Yapılacak iş 1 → Aşağıdaki listede "véhicules" sözcüğünü içeren satırların hepsini bul ve her birini eksiksiz kopyala.

Kur’an’ın indiği dönemde, bölge halkının birlikte inşa ettikleri, üzerinde konsensüs sağladıkları ortak bir dil yapısı ve kuralları bulunmadığı için herkes kendi bulunduğu ortamın dil algılamasına uygun olarak gelen vahiyle irtibata geçmişti. Bunun bir yansıması olarak her kabile/topluluk Kur’an’ı kendi dil kuralları çerçevesinde okuyordu. İlk dönemde farklı okuma/telaffuz biçimlerine izin verilmesi bu ihtiyaçtan kaynaklanıyordu. Ancak sorun sadece okuma ve telaffuz farklılığından ibaret değildi. Bir de eşyayı algılama sorunu vardı. Çölde yaşayan insanlar içinde bulundukları şartların bir sonucu olarak zahiri bir dil algılamasına sahiptiler. Eşyayı bu gözle okuyup tanımlıyorlardı. Aynı sorun Kur’an’a ve İslam’a yaklaşımlarında da ortaya çıktı. Bu bağlamda bedevi kökenli insanlar sahip oldukları zahiri dil algılamaları dolayısıyla şehir merkezli bir dil algılamasını esas alan Kur’an’ın sembolik, soyut ve mecaz ifadelerini kendi dil algılamalarına göre yorumladıklarından birçok sorunla karşılaşılmıştı. Bu dönemde ortak bir dil algılamasının olmaması sonraki dönemlerde sorunu kronik hale getirmişti.
Bilindiği gibi, dil ile ilgili ortak kurallar Kur’an’ın nazil olmaya başlamasından yaklaşık yüz yıl kadar sonra, üstelik çöl algılaması esas alınarak inşa edilmişti İnsanlar bir ölçüde Kur’an’ı zahiri Arap algılamasına göre okumak/anlamak durumunda bırakılmışlar, bunun sonucu olarak toplumun Kur’an algılaması da köklü bir değişikliğe uğramıştı. Bu algılama biçimi, bugün için de Kur’an’ı anlamada temel bir sorun olarak karşımızda durmaktadır.
Bu soruna ek olarak, rivayet merkezli olarak inşa edilen anlayış, özellikle bir dönem sonra Arapça bilseler bile insanların, doğrudan Kur’an metnini alıp, anlamak için okumalarına imkân vermeyecekti. Bu, hem Kur’an’ın ancak Tecvit kurallarına göre okunabileceği, zorlamasının bir sonucu olarak, müziksel/ritimsel bir okuma içerisinde anlam zaten kendiliğinden buharlaşıp devre dışı kalacağından, sadece müziksel ahenk söz konusu olacağı için böyleydi. Çünkü insanlar Kur’an’ın sadece kulağa hoş gelen ritmi ile ilgilenip anlamayı devre dışı bırakacaklardı. Hem de mevcut rivayet merkezli anlayışın bir yansıması olarak ortaya çıkmış bulunan, ‘muhkem-muteşâbih’, ‘nâsih-mensûh’, ‘nüzul sebebi’ gibi “tefsir aletleri”nin bilinmesinin zorunlu hale getirilmesinin, yani Kur’an’ın teknik bir metne, bir laboratuvar malzemesine indirgenmesinin bir sonucu olarak Kur’an’ın toplumun gündeminden çıkması/çıkarılması nedeniyle böyleydi.

Kayıtlı veri girdileri
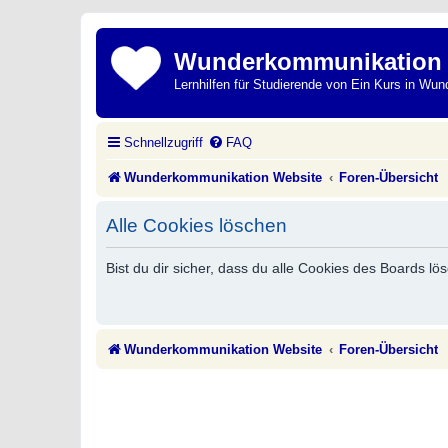
Wunderkommunikation
Lernhilfen für Studierende von Ein Kurs in Wun
Schnellzugriff
FAQ
Wunderkommunikation Website
Foren-Übersicht
Alle Cookies löschen
Bist du dir sicher, dass du alle Cookies des Boards l
Wunderkommunikation Website
Foren-Übersicht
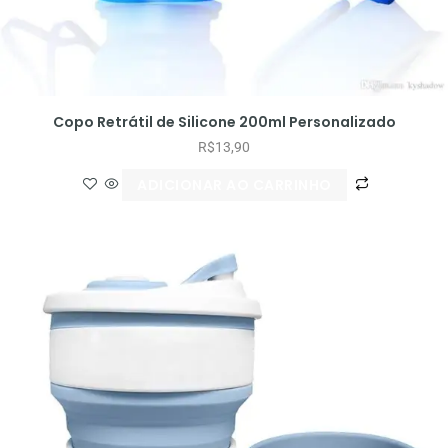
Copo Retrátil de Silicone 200ml Personalizado
R$
13,90
ADICIONAR AO CARRINHO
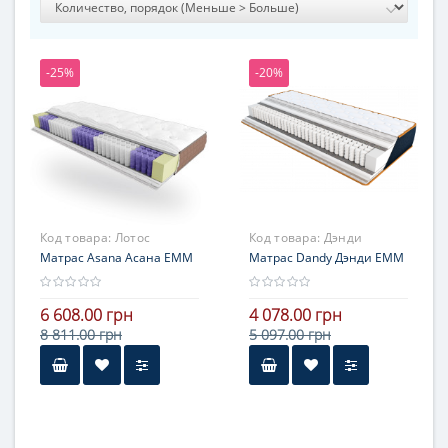
-25%
-20%
Код товара:
Лотос
Код товара:
Дэнди
Матрас Asana Асана ЕММ
Матрас Dandy Дэнди ЕММ
6 608.00 грн
4 078.00 грн
8 811.00 грн
5 097.00 грн
Высота
16-20 см
Нагрузка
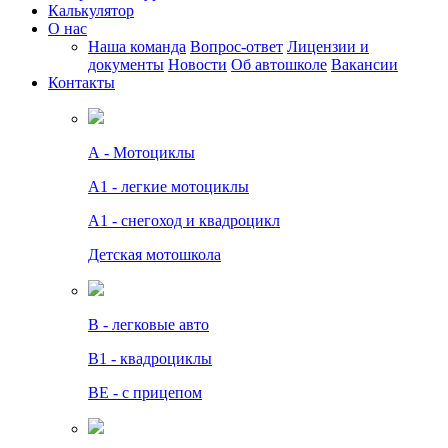
Калькулятор
О нас
Наша команда
Вопрос-ответ
Лицензии и
документы
Новости
Об автошколе
Вакансии
Контакты
А - Мотоциклы
A1 - легкие мотоциклы
A1 - снегоход и квадроцикл
Детская мотошкола
B - легковые авто
В1 - квадроциклы
BE - с прицепом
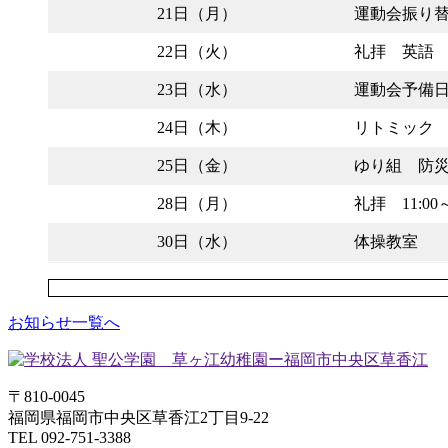
21日（月）
運動会振り
22日（火）
礼拝 英語
23日（水）
運動会予備
24日（木）
リトミック
25日（金）
ゆり組 防
28日（月）
礼拝 11:
30日（水）
体操教室
お知らせ一覧へ
〒810-0045
福岡県福岡市中央区草香江2丁目9-22
TEL 092-751-3388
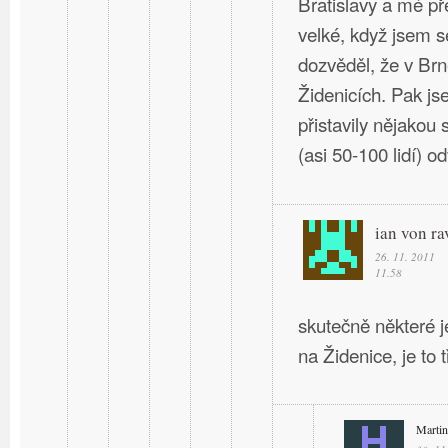
Bratislavy a mé př
velké, když jsem s
dozvěděl, že v Br
Židenicích. Pak j
přistavily nějakou 
(asi 50-100 lidí) o
ian von ra
26. 11. 2011
11.58
skutečně některé 
na Židenice, je to
Martin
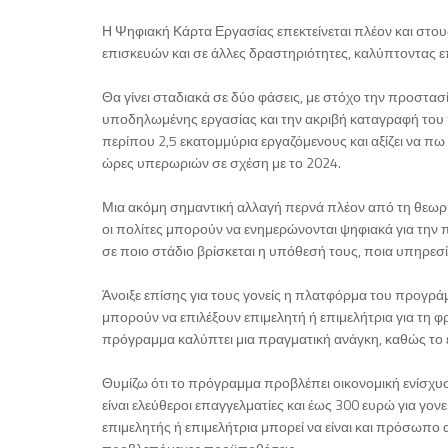
Η Ψηφιακή Κάρτα Εργασίας επεκτείνεται πλέον και στου
επισκευών και σε άλλες δραστηριότητες, καλύπτοντας 
Θα γίνει σταδιακά σε δύο φάσεις, με στόχο την προστ
υποδηλωμένης εργασίας και την ακριβή καταγραφή του
περίπου 2,5 εκατομμύρια εργαζόμενους και αξίζει να π
ώρες υπερωριών σε σχέση με το 2024.
Μια ακόμη σημαντική αλλαγή περνά πλέον από τη θεωρία 
οι πολίτες μπορούν να ενημερώνονται ψηφιακά για την 
σε ποιο στάδιο βρίσκεται η υπόθεσή τους, ποια υπηρεσία
Άνοιξε επίσης για τους γονείς η πλατφόρμα του προγράμμ
μπορούν να επιλέξουν επιμελητή ή επιμελήτρια για τη φ
πρόγραμμα καλύπτει μια πραγματική ανάγκη, καθώς το εν
Θυμίζω ότι το πρόγραμμα προβλέπει οικονομική ενίσχυ
είναι ελεύθεροι επαγγελματίες και έως 300 ευρώ για γο
επιμελητής ή επιμελήτρια μπορεί να είναι και πρόσωπο 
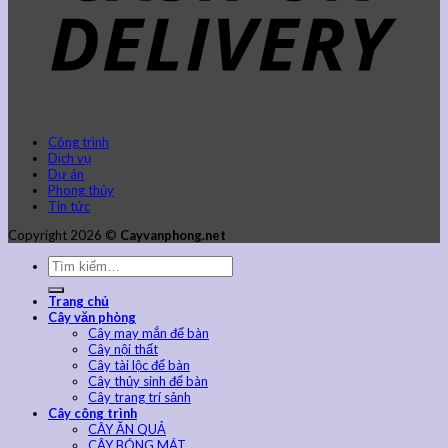
Công trình
Dịch vụ
Dự án
Phong thủy
Tin tức
Copyright 2026 ©
Cayvanphong.net
Trang chủ
Cây văn phòng
Cây may mắn để bàn
Cây nội thất
Cây tài lộc để bàn
Cây thủy sinh để bàn
Cây trang trí sảnh
Cây công trình
CÂY ĂN QUẢ
CÂY BÓNG MÁT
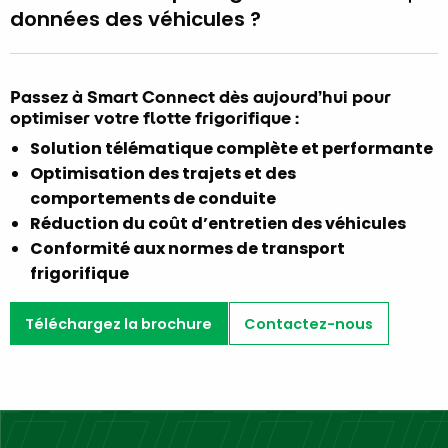
données des véhicules ?
Passez à Smart Connect dès aujourd’hui pour
optimiser votre flotte frigorifique :
Solution télématique complète et performante
Optimisation des trajets et des
comportements de conduite
Réduction du coût d’entretien des véhicules
Conformité aux normes de transport
frigorifique
Téléchargez la brochure
Contactez-nous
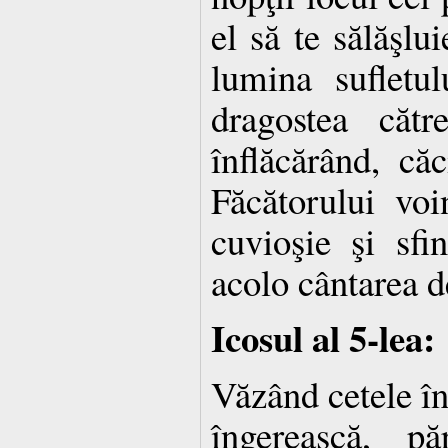
el să te sălăşlui
lumina sufletu
dragostea căt
înflăcărând, căc
Făcătorului voi
cuvioşie şi sfi
acolo cântarea d
Icosul al 5-lea:
Văzând cetele în
îngerească, p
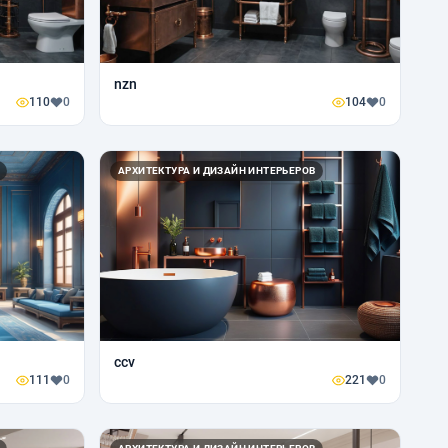
nzn
110
0
104
0
АРХИТЕКТУРА И ДИЗАЙН ИНТЕРЬЕРОВ
ccv
111
0
221
0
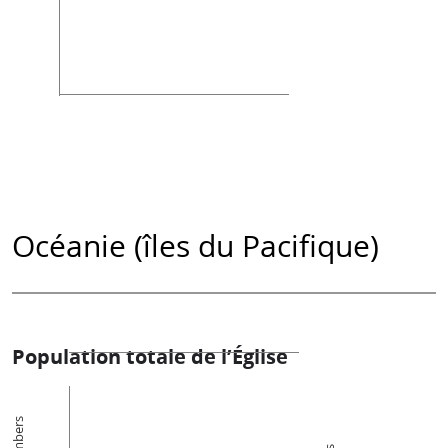
Océanie (îles du Pacifique)
Population totale de l’Église
Members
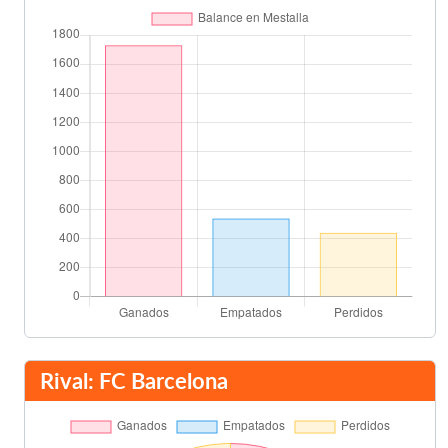
Villa
57'
Pedro
Thiago
62'
Puyol
Jonas Gonçalves
68'
Sergio Canales
Pablo Piatti
73'
Jérémy Mathieu
Cesc
76'
Jonas Gonçalves
87'
Rival: FC Barcelona
Mascherano
88'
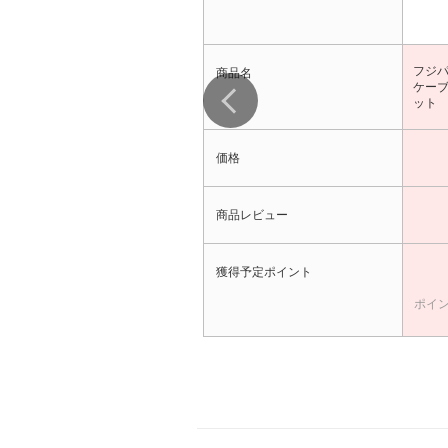
フジパー
商品名
ケーブ
ット F
価格
商品レビュー
獲得予定ポイント
ポイン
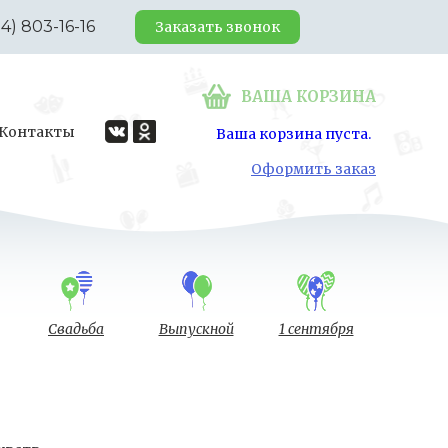
24) 803-16-16
Заказать звонок
ВАША КОРЗИНА
Контакты
Ваша корзина пуста.
Оформить заказ
Свадьба
Выпускной
1 сентября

Yapılacak iş 2 → Kur’an’ın dil algılaması üzerine olan yukarıdaki metni kaldığı yerden sürdür.

Yanıtınız 1 →
données des véhicules ?
Réduction du coût d’entretien des véhicules

Yanıtınız 2 →
Sonuçta ortaya çıkan İslam, Kur’an’a rağmen inşa edilen bir İslam’a dönüşmüştü. Bu İslam anlayışının iskeletini de Resul’e isnat edilen rivayetler oluşturuyordu. Bundan da önemlisi, Resul’e ait olduğu ifade edilen sözlerin, Kur’an ayetleri gibi bir vahiy olduğunun, bir iddia olmasının ötesinde imani bir gereklilik olarak kabul görmüş olmasıydı.
Tedvin sonrası Arap dilinin ve İslam’ın yeniden inşası ile, Kur’an, hem bireylerin hayatından çıkarıldı, hem de Kur’an’ın toplumsal ilişkilerde otorite ve hakem olma durumuna son verilmiş oldu. Böylece, her türlü ifrat tefritin de önü açılmış oldu. Bunun sonucunda her anlayışın “gulât”ı oluştu. “Gulât” artık, sadece Şiîlere özgü bir sapıklık değildi; Sünnîleri de içine alacak şekilde her anlayışa sirayet etmiş ve halk arasında kabul gören, yaygın bir inanç olarak toplumun bütün katmanlarında kendine yer bulmuştu. Mescitler bu “gulat” anlayışlarının topluma aktarıldığı mekânlara dönüşmüştü. Buralarda en uçuk efsaneler, imani bir düstur olarak toplumun önüne konuyordu. Kur’an’dan ve Kur’an’ın temel prensiplerinden bilinçli bir şekilde habersiz bırakılan toplumlar da bu gayri Kur’anî efsaneleri, bir hakikat olarak, sevap kazanmak ve Allah’a daha yakın olmak için can kulağı ile dinliyorlardı.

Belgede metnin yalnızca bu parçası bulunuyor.